Records contained in a dataset:
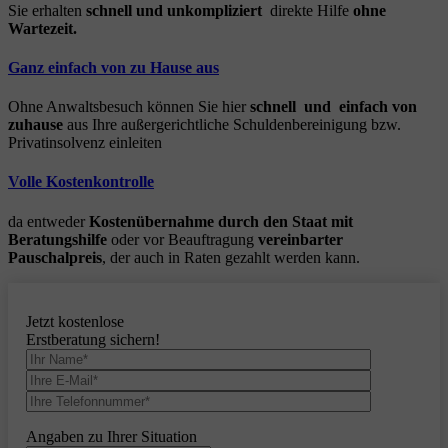
Sie erhalten
schnell und unkompliziert
direkte Hilfe
ohne
Wartezeit.
Ganz einfach von zu Hause aus
Ohne Anwaltsbesuch können Sie hier
schnell und einfach von
zuhause
aus Ihre außergerichtliche Schuldenbereinigung bzw.
Privatinsolvenz einleiten
Volle Kostenkontrolle
da entweder
Kostenübernahme durch den Staat mit
Beratungshilfe
oder vor Beauftragung
vereinbarter
Pauschalpreis
, der auch in Raten gezahlt werden kann.
Jetzt kostenlose
Erstberatung sichern!
Angaben zu Ihrer Situation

| What you need to do |
Give back, exactly and with nothing added, the lines from the line containing "schnell und einfach von" through the final line of the records above, both of them included.

| Answer below |
schnell und einfach von
zuhause
aus Ihre außergerichtliche Schuldenbereinigung bzw.
Privatinsolvenz einleiten
Volle Kostenkontrolle
da entweder
Kostenübernahme durch den Staat mit
Beratungshilfe
oder vor Beauftragung
vereinbarter
Pauschalpreis
, der auch in Raten gezahlt werden kann.
Jetzt kostenlose
Erstberatung sichern!
Angaben zu Ihrer Situation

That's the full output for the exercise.